Sus amigos la llaman la "Monalisa". No debe ser fácil para estar mujer asistir a reuniones sociales, como cuando cada viernes se reúne con sus amigas en un restaurante y tiene que permanecer seria frente a todas las bromas, carcajadas y risas que surgen en el trasfondo normal de una conversación. Tess no carece de humor, pero durante casi 40 años ha tomado una decisión consciente de no reír o sonreír, incluso en acontecimientos claves como el nacimiento de su hija. Esto se debe al pensamiento de Tess, que cree firmemente que el mantenimiento de una cara de póquer perenne es una forma crucial para mantener su apariencia juvenil.

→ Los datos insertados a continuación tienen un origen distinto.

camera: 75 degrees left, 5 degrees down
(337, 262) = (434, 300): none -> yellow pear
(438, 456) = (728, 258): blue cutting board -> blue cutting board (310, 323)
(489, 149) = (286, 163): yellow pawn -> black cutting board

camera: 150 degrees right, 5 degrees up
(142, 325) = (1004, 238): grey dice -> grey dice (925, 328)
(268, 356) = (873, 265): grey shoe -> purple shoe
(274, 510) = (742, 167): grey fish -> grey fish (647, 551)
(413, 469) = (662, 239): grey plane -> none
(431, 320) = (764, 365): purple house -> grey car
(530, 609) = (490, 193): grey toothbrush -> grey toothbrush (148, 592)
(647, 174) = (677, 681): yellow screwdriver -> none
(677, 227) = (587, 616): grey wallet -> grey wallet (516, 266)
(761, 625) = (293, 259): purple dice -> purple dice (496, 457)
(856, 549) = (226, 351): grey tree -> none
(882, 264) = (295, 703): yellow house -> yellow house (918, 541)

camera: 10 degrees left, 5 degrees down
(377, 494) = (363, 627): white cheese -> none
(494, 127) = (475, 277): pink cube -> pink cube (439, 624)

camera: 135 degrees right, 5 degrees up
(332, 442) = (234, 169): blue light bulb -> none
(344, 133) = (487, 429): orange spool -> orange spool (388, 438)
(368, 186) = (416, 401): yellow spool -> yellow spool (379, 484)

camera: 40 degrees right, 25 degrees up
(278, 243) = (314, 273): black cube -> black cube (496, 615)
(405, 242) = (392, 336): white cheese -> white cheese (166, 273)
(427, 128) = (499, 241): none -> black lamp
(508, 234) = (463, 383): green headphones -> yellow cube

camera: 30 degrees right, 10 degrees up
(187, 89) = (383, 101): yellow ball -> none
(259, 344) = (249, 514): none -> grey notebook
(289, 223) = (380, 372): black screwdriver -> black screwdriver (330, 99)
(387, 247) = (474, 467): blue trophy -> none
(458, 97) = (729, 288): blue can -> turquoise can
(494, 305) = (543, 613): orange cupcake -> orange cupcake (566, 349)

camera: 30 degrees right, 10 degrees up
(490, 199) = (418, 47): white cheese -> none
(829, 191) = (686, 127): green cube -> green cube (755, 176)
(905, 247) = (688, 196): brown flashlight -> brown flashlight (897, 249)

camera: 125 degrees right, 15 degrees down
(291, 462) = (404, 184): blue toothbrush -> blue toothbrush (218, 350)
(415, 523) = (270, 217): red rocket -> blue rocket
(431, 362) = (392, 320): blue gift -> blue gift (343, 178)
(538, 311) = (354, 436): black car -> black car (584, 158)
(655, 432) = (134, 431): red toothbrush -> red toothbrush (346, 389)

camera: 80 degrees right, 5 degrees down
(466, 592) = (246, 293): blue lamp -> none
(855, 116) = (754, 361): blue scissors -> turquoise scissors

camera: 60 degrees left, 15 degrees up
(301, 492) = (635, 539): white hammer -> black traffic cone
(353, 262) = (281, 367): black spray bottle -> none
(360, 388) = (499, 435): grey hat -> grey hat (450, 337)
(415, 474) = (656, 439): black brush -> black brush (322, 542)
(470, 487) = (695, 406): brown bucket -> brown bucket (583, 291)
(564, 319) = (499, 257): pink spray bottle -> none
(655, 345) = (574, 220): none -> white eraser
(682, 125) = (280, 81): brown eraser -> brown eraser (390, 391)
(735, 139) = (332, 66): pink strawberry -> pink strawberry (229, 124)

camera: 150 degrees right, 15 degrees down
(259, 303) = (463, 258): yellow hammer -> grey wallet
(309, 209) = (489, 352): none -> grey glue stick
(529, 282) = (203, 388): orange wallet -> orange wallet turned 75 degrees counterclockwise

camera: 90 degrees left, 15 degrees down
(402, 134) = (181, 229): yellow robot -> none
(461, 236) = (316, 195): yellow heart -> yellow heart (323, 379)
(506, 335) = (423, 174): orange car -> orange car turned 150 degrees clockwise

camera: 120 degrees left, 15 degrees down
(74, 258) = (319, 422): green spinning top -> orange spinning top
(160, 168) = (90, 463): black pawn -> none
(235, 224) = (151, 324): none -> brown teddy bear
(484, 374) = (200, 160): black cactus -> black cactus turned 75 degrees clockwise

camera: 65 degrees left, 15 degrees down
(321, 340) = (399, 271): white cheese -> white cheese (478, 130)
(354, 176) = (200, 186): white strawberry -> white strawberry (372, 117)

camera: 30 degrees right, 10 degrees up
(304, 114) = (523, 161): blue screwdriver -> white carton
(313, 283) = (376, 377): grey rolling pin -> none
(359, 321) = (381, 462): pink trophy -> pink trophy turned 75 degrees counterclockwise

"Yo no tengo arrugas porque yo mismo me he entrenado para controlar mis músculos faciales", dice Tess. "Todo el mundo se pregunta si he tenido Botox, pero nada por el estilo, y sé que es gracias al hecho de no reírme o sonreír desde que era un adolescente. Simplemente he aprendido a controlar muy bien los músculos del rostro, por lo que nunca he tenido que acudir al uso de productos químicos y médicos. Solo sonreí durante la infancia, pero después me negué conscientemente a ello". Y los resultados le satisfacen a pesar de la seriedad impuesta en su rostro, "Mi dedicación ha dado sus frutos. Ahora no tengo una sola línea en la cara. Mis esfuerzos se ven recompensados: no tengo ninguna arruga. Ninguna crema para la cara puede proporcionar este efecto. Sí, soy vanidosa y quiero seguir siendo joven" explica la británica con naturalidad

Algunos expertos y famosos corroboran la eficacia de esta técnica. POr ejemplo, Kim Kardashian, de 34 años, ha admitido que trata de “no sonreír o reír mucho, ya que causa arrugas". Expertos como el dermatólogo Nick Lowe dice: "Puede ser una técnica eficaz anti-envejecimiento. Sin duda, hay algunas actrices que han recapacitado sus expresiones faciales para este fin. "Las arrugas aparecen debido a la creciente constante de la sonrisa y de las líneas de la frente por los músculos de la cara, lo que dobla el tejido conectivo de debajo de la piel. Si usted puede entrenarse para minimizar sus expresiones faciales, usted no conseguirá tantas líneas", afirma el doctor.

La decisión de Tess no comenzó como un dispositivo anti-envejecimiento, sino que forma parte de un hábito de la infancia, por la escuela católica a la que asistía. "Las monjas no eran alegres, no les gustaba que los niños sonriesen. Siempre me dijeron que borrara la sonrisa de mi cara. Así que aprendí a no sonreír ", dice Tess. En el momento en que cumplió diez años, se dio cuenta que esa expresión sombría le convenía. "Si sonriese desarrollaría grandes mejillas de hámster. Busqué en la vieja escuela de iconos de Hollywood como Marlene Dietrich en busca de una inspiración; ella nunca sonrió y me encantó su glamour”.

¿Merece la pena dejar de lado una de las mejores cosas de la vida, la risa, por un rostro más juvenil? ¿Vale realmente ese sacrifio? Tess, que trabaja como profesora de cocina para una empresa de productos vegetales, cree que sí. "No soy miserable. Amo la vida. Simplemente no siento la necesidad de mostrar una sonrisa permanente en la cara". El escritor, orador y humorista estadounidense Mark Twain, autor de 'El príncipe y el mendigo' o 'Las aventuras de Tom Sawyer', dijo: "Las arrugas únicamente indican donde han estado las sonrisas". En el caso de Tess Christian, será más difícil de descubrir.